Is this predicate a valid formalization of "some dogs are sleepy"?

The statement in question is

$\exists d \in Dogs: isAdog(d) \implies sleepy(d)$

Assuming you meant $d\in Dogs \equiv isAdog(d)$, equivalent to your original statement would be:

$\exists d:[isAdog(d) \land [isAdog(d) \implies sleepy(d)]]$

Equivalent, too, would be:

$\exists d: [isAdog(d) \land sleepy(d)]$

(Proof left as an exercise.)

So, there is nothing wrong with your original statement, but I think you will agree this is a much more straightforward formalizing "some dogs are sleepy."

...now I know that the rule of thumb is that we should use the conjunction.

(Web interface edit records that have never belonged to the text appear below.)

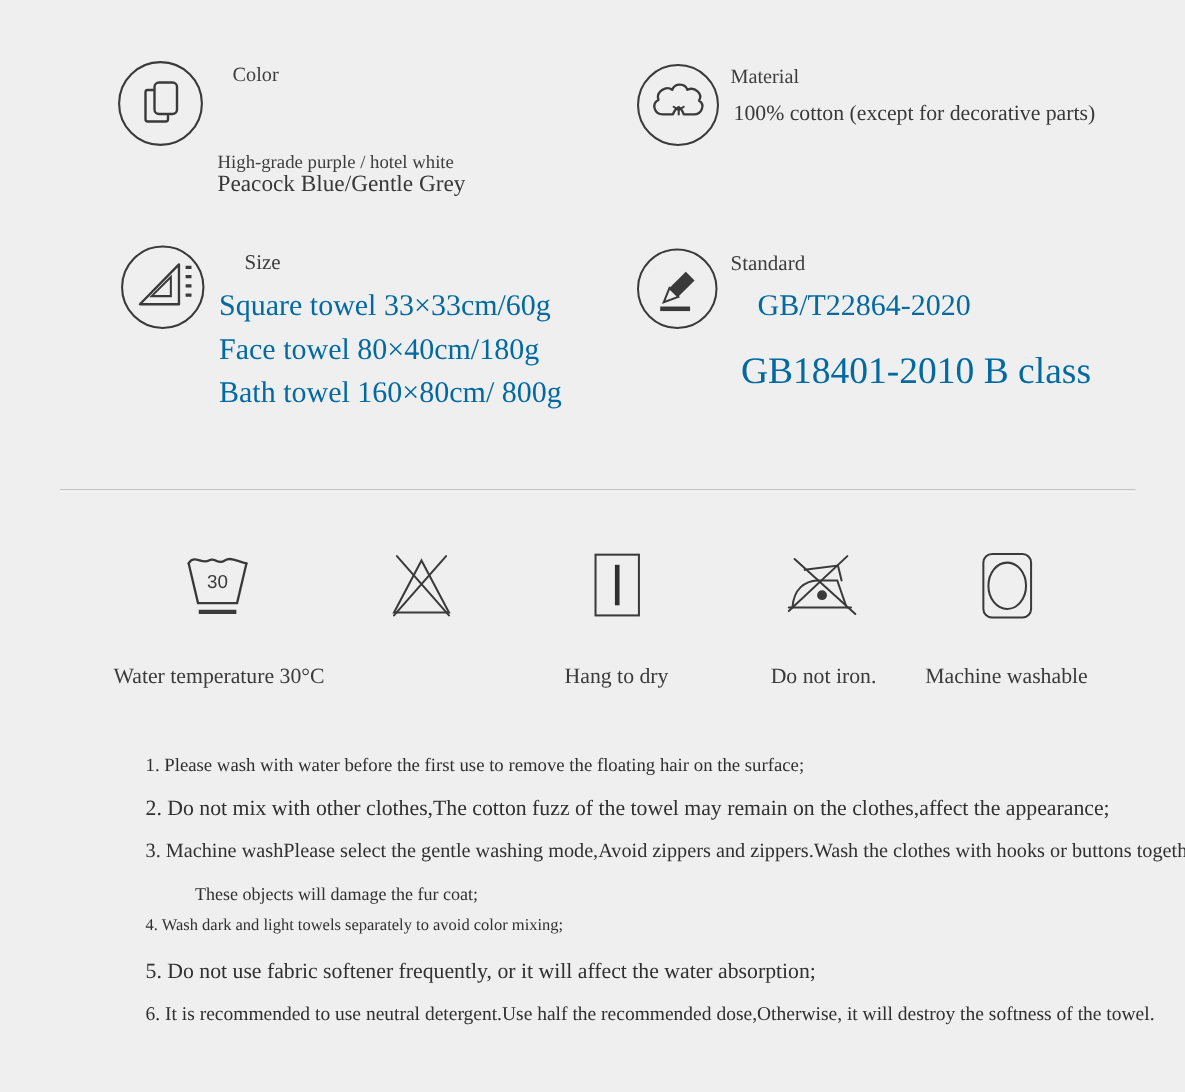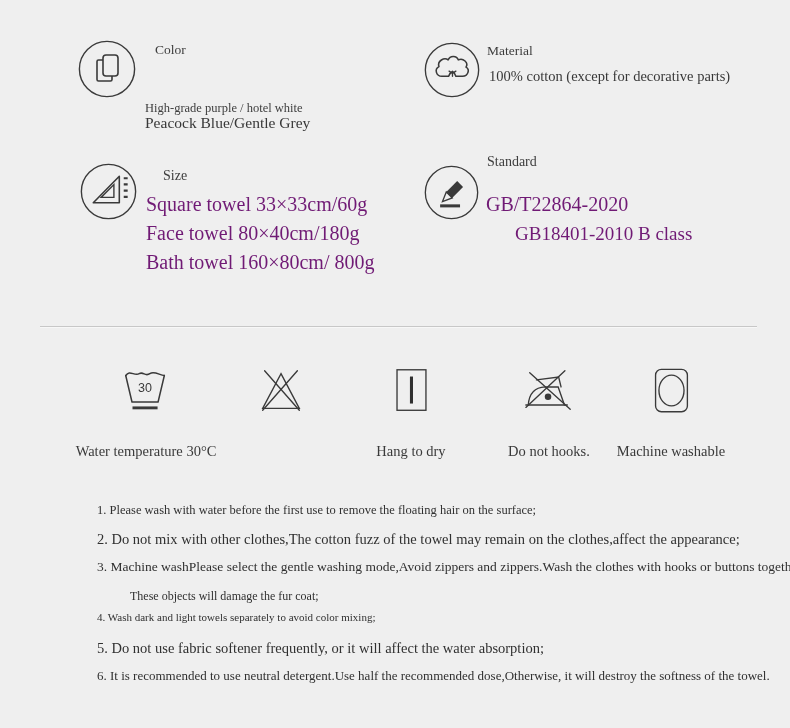--- a/index.html
+++ b/index.html
@@ -87,7 +87,7 @@
       <rect class="fill" x="17" y="41.5" width="21" height="3.2"></rect>
     </svg>
   </div>
-  <div class="spec-title" style="left:487px;top:154px;font-size:14px;">Standard</div>
+  <div class="spec-title" style="left:487px;top:169px;font-size:14px;">Standard</div>
   <div class="spec-big" style="left:486px;top:190px;">
     <div class="ln">GB/T22864-2020</div>
   </div>

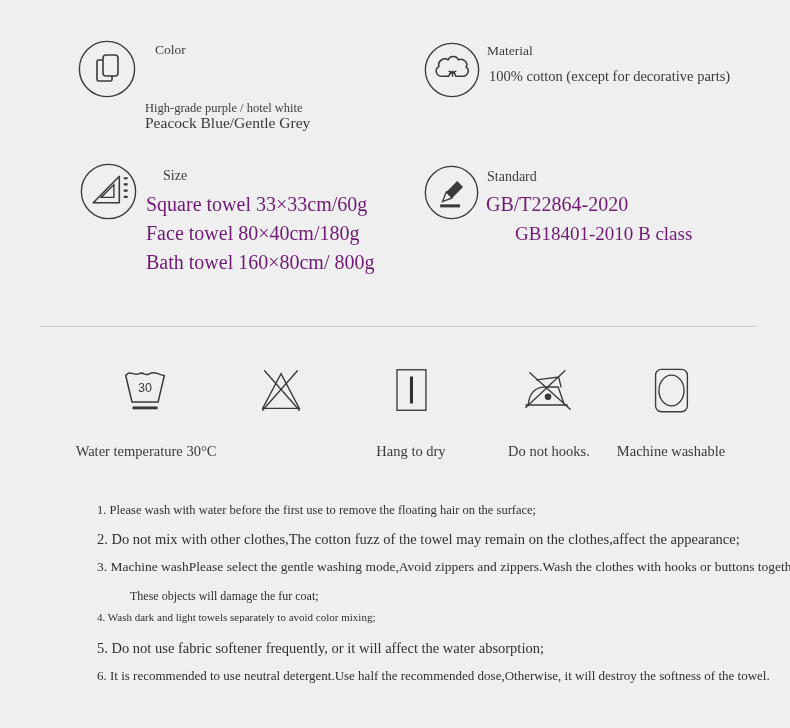--- a/index.html
+++ b/index.html
@@ -12,7 +12,7 @@
   .spec-title{position:absolute;font-size:13.5px;color:#3d3d3d;}
   .spec-value{position:absolute;font-size:15.5px;color:#383838;}
   .spec-sub{position:absolute;font-size:12.5px;color:#3d3d3d;}
-  .spec-big{position:absolute;font-size:20px;color:#701a75;line-height:29px;}
+  .spec-big{position:absolute;font-size:20px;color:#0369a1;line-height:29px;}
   .spec-big .ln{white-space:nowrap;}
 
   

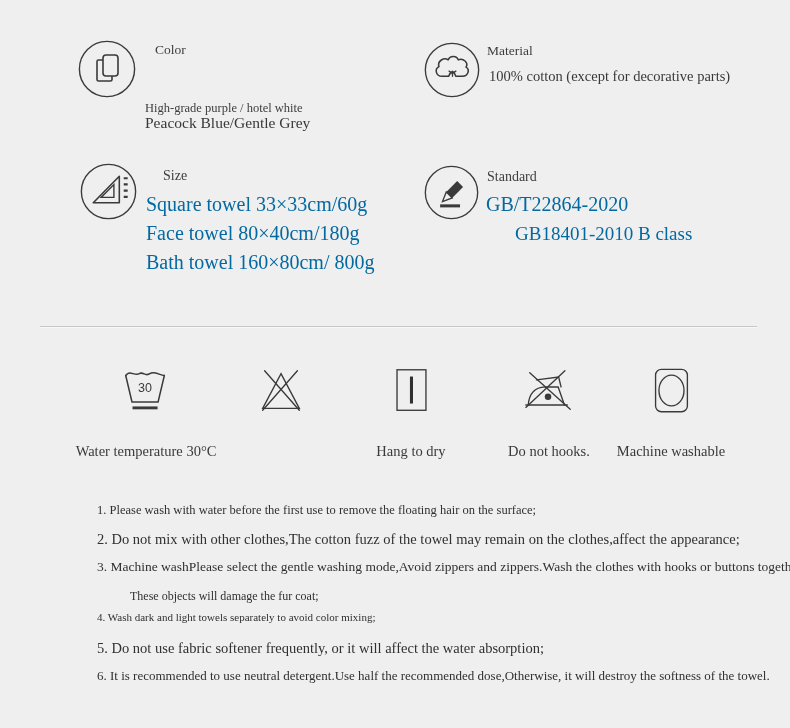--- a/index.html
+++ b/index.html
@@ -88,7 +88,7 @@
     </svg>
   </div>
   <div class="spec-title" style="left:487px;top:169px;font-size:14px;">Standard</div>
-  <div class="spec-big" style="left:486px;top:190px;">
+  <div class="spec-big" style="left:505px;top:190px;">
     <div class="ln">GB/T22864-2020</div>
   </div>
   <div class="spec-big" style="left:494px;top:219px;font-size:19px;margin-left:21px;">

There is a good reason for that, especially in set theory (see my comments), but you actually have an existential quantifier on a conjunction.

My understanding of the question was that $isAdog(d)$ is a tautology based on the previous predicate bounding $d$ to $Dogs$. This would result in the following predicate:

$\exists d \in Dogs: True \implies sleepy(d)$

I am not familiar with this usage of "True."

...then this would be equivalent to:

$\exists d \in Dogs: sleepy(d)$

This, too, is equivalent to the original statement.